> [GOAL]:
In the items below, how many lines contain the string "label" with matching case? Reply with the number only.

> [EXERCISE DATA]:
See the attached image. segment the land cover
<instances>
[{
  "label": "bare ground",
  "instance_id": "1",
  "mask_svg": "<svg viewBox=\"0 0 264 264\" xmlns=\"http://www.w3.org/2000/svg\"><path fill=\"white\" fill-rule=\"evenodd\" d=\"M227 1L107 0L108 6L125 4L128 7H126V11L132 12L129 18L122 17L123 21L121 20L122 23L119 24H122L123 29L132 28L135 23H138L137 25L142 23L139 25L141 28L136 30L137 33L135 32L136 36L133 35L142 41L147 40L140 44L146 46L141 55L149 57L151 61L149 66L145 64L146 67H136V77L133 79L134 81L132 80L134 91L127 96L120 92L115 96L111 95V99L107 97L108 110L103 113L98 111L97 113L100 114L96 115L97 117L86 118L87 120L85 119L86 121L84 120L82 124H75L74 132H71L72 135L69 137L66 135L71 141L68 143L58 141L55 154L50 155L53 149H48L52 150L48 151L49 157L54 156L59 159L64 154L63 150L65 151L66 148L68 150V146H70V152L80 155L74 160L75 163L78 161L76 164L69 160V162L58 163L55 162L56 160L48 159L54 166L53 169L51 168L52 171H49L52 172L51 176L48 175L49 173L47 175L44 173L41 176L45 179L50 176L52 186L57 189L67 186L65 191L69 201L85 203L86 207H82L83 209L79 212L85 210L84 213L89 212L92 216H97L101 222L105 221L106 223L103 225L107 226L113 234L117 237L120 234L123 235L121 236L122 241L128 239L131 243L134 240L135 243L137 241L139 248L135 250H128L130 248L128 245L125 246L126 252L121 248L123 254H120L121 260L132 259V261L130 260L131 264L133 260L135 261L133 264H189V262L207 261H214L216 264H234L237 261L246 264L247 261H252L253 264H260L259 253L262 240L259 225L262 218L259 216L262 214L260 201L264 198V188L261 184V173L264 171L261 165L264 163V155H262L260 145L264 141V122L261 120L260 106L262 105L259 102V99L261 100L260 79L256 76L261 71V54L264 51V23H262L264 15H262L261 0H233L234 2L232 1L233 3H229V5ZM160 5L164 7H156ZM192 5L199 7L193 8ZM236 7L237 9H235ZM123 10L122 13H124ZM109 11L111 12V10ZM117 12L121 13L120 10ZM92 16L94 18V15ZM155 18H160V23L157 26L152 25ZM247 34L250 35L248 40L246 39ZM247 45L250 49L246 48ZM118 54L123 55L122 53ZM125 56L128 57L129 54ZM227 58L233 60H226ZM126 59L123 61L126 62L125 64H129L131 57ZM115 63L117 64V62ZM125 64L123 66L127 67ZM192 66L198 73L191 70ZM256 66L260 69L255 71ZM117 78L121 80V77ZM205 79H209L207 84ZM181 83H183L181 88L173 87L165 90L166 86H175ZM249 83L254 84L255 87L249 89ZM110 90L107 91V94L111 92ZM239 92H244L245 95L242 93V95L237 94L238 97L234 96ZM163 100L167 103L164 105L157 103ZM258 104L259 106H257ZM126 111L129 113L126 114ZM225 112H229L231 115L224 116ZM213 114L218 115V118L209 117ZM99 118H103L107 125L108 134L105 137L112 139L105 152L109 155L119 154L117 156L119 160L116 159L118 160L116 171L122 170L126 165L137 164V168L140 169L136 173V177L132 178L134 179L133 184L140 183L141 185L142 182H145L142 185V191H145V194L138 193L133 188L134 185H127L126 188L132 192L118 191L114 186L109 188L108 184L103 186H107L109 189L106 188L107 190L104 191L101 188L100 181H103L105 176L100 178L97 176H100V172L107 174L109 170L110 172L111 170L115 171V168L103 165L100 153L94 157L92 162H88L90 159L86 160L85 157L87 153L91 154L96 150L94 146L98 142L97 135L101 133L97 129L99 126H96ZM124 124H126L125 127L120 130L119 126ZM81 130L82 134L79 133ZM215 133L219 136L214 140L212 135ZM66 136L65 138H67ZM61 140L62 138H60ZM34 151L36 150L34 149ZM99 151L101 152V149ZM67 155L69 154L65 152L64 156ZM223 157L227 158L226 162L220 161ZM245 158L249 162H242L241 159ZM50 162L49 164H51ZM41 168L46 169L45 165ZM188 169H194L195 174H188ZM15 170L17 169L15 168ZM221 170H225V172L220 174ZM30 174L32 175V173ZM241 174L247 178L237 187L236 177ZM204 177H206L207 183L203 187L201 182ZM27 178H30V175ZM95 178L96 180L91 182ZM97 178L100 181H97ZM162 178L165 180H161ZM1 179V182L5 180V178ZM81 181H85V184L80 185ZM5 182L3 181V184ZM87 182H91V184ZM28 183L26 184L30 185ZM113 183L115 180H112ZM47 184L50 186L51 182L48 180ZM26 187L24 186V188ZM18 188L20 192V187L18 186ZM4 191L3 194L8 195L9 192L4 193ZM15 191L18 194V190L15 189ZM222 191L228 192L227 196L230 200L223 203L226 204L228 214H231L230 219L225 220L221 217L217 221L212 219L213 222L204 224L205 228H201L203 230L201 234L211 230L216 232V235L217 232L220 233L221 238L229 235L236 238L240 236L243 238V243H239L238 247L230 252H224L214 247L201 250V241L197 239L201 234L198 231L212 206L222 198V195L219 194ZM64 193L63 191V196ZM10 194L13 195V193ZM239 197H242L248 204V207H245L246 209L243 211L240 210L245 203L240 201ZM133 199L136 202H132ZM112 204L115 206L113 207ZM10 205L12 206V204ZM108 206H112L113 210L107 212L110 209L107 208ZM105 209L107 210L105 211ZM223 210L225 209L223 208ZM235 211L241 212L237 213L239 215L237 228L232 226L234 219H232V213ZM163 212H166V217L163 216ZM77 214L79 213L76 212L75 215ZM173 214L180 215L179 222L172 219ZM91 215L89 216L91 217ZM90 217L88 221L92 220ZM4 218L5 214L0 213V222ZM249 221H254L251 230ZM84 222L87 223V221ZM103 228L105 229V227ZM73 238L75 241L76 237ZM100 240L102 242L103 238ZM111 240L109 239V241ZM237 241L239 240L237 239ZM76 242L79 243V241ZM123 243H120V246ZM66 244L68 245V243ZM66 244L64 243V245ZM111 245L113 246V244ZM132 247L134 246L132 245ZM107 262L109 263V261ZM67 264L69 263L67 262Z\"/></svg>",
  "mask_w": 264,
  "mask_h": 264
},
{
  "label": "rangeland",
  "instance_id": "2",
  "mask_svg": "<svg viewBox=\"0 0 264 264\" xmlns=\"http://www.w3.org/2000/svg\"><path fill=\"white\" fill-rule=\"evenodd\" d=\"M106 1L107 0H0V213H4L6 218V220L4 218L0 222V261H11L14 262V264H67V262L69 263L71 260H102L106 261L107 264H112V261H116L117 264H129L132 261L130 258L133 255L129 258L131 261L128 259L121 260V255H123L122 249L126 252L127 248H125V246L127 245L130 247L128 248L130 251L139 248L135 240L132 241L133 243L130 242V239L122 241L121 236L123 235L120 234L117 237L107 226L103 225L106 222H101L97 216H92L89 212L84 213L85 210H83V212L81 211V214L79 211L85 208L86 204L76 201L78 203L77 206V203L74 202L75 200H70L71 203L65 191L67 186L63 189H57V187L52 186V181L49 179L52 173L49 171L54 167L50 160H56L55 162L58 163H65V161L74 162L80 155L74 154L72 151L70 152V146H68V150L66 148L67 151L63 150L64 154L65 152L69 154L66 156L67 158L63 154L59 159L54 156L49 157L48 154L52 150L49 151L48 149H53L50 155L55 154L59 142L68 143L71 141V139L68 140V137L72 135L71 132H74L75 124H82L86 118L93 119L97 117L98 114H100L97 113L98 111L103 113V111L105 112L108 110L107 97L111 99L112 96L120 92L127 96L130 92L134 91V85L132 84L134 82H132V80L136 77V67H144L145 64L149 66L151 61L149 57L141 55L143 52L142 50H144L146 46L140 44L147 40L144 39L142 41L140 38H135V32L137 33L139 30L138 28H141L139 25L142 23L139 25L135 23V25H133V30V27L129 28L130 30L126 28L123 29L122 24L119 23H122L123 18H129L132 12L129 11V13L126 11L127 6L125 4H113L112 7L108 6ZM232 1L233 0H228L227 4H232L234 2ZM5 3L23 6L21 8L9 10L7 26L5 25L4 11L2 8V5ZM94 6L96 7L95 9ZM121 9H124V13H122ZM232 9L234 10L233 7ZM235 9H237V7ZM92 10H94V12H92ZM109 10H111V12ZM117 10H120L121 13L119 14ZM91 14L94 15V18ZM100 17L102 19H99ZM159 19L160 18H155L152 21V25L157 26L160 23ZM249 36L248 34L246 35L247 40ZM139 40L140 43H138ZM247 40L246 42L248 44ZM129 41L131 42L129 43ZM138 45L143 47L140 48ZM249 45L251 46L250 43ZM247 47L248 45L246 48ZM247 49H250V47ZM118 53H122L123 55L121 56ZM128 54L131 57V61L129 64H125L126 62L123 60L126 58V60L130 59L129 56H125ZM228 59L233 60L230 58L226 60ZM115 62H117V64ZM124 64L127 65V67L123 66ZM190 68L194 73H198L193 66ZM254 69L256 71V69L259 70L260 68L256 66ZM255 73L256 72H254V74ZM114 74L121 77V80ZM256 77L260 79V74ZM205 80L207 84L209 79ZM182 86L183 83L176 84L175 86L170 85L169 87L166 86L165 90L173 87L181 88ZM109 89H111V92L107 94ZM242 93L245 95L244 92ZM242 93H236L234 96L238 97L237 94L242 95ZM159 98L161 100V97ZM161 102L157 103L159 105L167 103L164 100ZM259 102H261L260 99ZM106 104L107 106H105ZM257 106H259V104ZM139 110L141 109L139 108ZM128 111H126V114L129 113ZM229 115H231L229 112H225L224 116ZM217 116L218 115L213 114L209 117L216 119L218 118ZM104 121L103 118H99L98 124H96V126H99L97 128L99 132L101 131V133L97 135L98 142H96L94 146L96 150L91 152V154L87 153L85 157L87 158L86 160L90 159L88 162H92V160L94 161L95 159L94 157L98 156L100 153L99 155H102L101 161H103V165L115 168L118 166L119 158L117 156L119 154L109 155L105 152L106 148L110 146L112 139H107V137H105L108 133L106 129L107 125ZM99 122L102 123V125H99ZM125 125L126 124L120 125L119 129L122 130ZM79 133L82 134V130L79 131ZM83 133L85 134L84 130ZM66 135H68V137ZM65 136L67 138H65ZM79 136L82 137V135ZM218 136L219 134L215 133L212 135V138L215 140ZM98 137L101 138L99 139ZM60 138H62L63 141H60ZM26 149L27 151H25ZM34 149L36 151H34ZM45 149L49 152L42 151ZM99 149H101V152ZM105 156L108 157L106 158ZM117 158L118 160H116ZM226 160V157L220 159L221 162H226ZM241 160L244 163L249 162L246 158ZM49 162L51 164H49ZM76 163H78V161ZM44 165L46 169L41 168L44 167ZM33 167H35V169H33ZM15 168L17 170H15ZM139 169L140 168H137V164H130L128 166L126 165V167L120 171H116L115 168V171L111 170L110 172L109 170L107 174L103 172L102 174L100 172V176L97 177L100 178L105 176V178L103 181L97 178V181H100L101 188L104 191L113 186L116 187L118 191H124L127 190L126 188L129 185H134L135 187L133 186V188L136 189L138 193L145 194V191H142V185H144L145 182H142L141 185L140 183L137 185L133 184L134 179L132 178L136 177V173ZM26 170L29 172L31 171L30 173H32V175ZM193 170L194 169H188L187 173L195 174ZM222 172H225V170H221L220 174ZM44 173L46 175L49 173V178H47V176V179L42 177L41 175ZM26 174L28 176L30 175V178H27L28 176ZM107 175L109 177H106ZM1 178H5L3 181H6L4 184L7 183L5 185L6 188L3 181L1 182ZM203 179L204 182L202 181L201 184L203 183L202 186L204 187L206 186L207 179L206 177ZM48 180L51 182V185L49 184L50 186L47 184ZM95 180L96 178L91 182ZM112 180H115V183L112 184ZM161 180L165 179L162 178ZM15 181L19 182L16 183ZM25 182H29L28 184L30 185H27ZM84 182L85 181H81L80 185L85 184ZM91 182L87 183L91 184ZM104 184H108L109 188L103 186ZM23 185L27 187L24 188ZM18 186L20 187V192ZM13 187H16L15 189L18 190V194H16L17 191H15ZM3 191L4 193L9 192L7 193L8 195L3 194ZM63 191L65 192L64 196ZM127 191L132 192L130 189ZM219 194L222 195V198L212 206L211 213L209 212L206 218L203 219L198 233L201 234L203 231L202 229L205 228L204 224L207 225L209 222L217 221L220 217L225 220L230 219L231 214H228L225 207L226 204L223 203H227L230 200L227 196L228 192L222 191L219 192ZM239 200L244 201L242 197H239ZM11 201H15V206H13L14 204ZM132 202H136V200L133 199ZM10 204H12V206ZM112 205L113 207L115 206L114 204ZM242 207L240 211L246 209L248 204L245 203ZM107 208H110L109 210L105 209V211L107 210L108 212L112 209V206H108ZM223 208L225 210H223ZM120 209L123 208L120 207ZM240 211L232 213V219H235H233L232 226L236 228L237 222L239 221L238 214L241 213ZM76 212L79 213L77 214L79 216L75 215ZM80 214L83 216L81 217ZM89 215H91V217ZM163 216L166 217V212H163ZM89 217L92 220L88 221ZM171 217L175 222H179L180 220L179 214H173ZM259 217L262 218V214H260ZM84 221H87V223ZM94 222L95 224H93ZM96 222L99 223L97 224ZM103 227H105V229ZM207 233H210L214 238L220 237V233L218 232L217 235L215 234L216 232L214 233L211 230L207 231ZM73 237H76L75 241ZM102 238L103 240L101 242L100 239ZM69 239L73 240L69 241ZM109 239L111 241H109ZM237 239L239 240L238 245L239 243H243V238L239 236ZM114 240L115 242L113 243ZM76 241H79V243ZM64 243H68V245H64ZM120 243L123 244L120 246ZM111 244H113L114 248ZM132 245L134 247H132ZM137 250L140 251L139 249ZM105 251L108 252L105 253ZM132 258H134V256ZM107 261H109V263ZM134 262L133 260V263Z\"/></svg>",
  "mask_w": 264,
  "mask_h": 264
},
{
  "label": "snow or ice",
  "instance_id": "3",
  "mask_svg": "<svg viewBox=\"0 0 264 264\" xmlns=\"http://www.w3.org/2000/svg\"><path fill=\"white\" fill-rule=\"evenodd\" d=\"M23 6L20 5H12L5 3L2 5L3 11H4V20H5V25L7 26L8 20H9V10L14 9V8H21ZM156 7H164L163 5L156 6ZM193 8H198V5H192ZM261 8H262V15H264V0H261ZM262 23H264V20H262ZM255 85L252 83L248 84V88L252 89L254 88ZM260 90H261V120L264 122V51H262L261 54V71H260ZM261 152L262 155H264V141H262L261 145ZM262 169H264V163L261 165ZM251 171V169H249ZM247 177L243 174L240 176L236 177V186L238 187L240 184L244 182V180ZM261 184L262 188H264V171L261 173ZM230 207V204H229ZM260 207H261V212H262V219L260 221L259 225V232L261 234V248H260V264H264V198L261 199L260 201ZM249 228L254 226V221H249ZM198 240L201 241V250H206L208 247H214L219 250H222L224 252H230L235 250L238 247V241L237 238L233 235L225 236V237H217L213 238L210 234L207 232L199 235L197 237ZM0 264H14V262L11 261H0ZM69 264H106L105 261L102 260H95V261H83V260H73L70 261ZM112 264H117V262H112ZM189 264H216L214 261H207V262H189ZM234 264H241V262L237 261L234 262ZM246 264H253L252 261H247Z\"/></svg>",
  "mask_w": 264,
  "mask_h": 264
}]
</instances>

> [ANSWER TO THIS PROBLEM]:
3